Successful "One Dress a Day" Site Launch Pairs Flash Fashion With Retro Selectivity

Bruno Schiavi, owner of Jupi Corporation, design partner with the Kardashian sisters, and self-described "fashion whisperer," is always looking for gaps in the fashion market. His latest effort along those lines is a website called One Dress a Day, which launched last week and is already selling out their cocktail-friendly designs. Schiavi's concept is simple: One new, limited-edition dress per day, 365 days a year, available from XS-XL, each with its own brief styling video. As of Monday morning, he's debuted eight dresses that range from $139-$179, two of which have already sold out.

One Dress a Day hits two very desirable sweet spots in the world of fashion retailing. It taps into the immediate gratification of the internet by fulfilling our craving for new and right now — a different dress every day of the year? It's our childhood fantasy come to life. Somewhat counterintuitively, however, it's also a return to old-school selectivity — a haven of simplicity in a world of so many online shopping options, reminiscent of days spent browsing small boutiques, being waited on by salespeople and taken to the back room to be shown the latest stock (OK, maybe that only happens to royalty). Although the dresses are flashy and selective and new, they won't be available forever — each dress will only hang around the website for 30 days, or until it sells out. And if you hate the day's dress offering, there's nothing you can do about it for a solid 24 hours. In this day and age, that can feel like a lifetime.
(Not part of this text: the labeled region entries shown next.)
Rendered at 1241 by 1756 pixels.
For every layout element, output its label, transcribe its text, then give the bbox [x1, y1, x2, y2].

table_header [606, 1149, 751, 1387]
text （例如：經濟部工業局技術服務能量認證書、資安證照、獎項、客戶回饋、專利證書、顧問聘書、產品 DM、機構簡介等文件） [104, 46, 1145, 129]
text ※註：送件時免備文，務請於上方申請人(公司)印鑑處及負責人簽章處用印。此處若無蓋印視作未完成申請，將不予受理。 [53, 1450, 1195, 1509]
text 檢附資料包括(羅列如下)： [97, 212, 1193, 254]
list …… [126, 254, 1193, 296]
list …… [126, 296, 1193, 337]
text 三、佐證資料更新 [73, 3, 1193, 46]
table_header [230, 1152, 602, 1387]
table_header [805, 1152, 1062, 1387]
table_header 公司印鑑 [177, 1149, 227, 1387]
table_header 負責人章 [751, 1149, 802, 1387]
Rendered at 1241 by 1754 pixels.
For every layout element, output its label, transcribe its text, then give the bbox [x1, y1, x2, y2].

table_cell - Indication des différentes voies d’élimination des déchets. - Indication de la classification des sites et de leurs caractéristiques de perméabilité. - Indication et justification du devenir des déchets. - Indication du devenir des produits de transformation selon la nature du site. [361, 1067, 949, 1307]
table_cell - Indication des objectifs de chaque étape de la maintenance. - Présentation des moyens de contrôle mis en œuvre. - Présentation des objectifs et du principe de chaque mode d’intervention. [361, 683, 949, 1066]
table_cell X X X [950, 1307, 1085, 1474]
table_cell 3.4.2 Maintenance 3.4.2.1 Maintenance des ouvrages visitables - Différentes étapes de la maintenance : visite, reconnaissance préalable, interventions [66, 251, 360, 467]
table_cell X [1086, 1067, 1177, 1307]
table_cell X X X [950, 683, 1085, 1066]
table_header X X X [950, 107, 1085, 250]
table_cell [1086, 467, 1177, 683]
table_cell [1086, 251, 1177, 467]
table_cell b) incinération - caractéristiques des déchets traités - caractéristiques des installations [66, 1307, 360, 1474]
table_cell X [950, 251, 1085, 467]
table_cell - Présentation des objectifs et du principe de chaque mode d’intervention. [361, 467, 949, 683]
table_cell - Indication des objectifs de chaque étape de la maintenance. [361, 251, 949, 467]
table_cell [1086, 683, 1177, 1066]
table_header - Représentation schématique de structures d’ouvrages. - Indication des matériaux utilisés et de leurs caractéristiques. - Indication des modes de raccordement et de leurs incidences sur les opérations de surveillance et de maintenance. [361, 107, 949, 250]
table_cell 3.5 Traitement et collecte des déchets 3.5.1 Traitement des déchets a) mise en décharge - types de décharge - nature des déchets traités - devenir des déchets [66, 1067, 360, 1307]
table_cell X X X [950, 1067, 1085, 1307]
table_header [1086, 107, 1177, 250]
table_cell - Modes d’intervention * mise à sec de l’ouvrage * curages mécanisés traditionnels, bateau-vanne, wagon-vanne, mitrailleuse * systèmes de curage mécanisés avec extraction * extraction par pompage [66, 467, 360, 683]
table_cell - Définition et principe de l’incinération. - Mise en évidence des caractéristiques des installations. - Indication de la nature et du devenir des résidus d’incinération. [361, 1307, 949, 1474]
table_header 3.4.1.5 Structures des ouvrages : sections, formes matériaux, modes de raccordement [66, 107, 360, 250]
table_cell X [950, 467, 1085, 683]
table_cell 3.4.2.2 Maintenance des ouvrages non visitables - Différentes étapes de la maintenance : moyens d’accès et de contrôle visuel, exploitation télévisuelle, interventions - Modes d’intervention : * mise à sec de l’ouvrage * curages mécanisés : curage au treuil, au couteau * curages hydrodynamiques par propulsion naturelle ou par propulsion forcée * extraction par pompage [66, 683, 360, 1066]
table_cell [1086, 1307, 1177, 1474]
Yes, a site like this means you'll avoid fashion horror stories like running into your ex's new girlfriend while wearing the exact same Anthropologie frock, though dresses have all been pretty predictable so far; if there are fashion risk-takers in the bunch, we haven't seen them yet. The debut dress was a pretty, basic, sequined LBD, but the emphasis on bodycon offerings (three out of the current eight dresses) just feels so... Kardashian Kollection. The riskiest dress so far has been a classic fit-and-flare tea dress shape in striking fern green with gold lace overlay and a droopy belt — sort of like something Anne Boleyn might wear if she were transported to Downton Abbey. Believe it or not, this was the first dress to sell out. The daily styling videos are awfully basic, too: One of them instructs us to pair a wild print with — wait for it! — neutral accessories.

Thankfully, Instagramed shots from an L.A. press preview party reveal that upcoming styles get a little more wild and a lot more sequined, which is one surefire way to get us to click "refresh."